New chapter on OECD peer reviews to appear in September 2023

Another PROM publication is in the pipeline, this time dealing with peer reviews in the OECD. Beyond the cases of the Economic and Development Review Committee and the Working Group on Bribery covered in the main project, the chapter also looks at the OECD’s Development Assistance Committee (DAC). The publication, which is part of an edited volume edited by Claudio Radaelli and Fabrizio de Francesco, will appear in September 2o23.

 

Publication details:

Conzelmann, T. (2023). Peer reviews in the OECD. In F. de Francesco & C. M. Radaelli (Eds.), The Elgar companion to the OECD (forthcoming). Edward Elgar.

Abstract:

The OECD utilizes peer reviews in most of the policy domains where it has competences.
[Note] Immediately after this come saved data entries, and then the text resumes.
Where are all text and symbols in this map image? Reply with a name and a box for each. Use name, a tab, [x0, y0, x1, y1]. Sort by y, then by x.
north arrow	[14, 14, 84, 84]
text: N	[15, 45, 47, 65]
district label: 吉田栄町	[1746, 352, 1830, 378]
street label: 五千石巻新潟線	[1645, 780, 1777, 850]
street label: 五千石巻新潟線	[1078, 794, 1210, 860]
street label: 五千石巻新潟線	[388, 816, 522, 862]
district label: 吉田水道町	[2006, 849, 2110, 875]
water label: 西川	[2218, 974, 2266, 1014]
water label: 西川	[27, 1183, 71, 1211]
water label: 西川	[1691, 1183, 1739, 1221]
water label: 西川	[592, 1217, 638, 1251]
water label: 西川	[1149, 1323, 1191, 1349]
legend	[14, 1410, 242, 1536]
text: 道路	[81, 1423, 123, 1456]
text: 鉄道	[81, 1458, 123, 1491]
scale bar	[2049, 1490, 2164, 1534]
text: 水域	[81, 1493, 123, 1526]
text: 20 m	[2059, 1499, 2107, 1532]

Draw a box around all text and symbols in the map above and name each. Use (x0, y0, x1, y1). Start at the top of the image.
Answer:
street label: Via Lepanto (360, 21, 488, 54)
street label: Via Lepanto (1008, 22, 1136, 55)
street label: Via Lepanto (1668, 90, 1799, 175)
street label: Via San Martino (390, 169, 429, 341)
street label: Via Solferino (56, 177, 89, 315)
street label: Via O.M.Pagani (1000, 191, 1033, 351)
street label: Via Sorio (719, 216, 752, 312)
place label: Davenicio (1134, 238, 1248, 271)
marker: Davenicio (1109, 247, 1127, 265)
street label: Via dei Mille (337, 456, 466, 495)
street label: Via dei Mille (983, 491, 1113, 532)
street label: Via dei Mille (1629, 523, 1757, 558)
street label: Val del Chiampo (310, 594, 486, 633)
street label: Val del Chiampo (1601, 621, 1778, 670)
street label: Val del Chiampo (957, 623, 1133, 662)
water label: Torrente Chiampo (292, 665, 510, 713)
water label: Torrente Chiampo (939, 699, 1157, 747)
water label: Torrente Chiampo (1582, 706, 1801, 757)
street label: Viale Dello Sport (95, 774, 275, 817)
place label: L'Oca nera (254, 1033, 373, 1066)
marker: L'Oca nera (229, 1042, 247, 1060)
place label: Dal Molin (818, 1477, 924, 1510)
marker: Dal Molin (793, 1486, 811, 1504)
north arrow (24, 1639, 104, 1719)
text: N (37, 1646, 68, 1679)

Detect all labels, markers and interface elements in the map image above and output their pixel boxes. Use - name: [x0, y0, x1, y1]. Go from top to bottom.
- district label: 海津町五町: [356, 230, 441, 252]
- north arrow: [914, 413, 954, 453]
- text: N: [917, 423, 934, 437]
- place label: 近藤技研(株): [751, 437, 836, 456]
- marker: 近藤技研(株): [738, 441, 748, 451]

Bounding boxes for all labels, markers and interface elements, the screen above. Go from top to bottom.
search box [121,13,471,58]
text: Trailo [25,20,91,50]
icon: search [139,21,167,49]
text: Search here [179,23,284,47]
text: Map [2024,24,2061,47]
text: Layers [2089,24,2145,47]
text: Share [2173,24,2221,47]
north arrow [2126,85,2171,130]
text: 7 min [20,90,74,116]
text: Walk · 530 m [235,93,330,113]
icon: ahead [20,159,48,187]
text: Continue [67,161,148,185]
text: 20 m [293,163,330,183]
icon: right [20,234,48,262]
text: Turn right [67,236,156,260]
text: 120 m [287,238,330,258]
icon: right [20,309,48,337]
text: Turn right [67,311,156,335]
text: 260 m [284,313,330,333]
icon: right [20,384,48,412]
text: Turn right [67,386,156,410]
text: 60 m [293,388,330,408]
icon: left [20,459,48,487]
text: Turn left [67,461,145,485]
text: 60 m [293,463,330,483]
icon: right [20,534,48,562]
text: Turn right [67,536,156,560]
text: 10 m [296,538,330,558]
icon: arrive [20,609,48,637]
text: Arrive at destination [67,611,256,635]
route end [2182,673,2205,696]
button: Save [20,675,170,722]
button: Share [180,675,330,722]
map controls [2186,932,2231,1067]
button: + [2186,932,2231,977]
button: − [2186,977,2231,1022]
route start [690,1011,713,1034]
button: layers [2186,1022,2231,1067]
Building on the idea of peer learning, mutual transparency and the search for best practices, peer reviews aim at the alignment of member state policies with international standards. This can happen through benchmarking and collective learning among the peers, or through the more robust techniques of peer and public pressure to push member states towards compliance. The present chapter discusses how peer reviews may create effects at the domestic level and probes into three examples of peer review in the OECD, covering different policy fields and using different approaches. The comparison between them shows differences in the use of different compliance logics and the relative influence of the OECD bureaucracy, the peer states, and the reviewed state. Critics of peer reviews refer to limited effectiveness in triggering policy alignment. This may overlook important indirect effects of peer reviews. Challenges for peer reviews in the OECD are high administrative workload and the organization’s growing and increasingly diverse membership.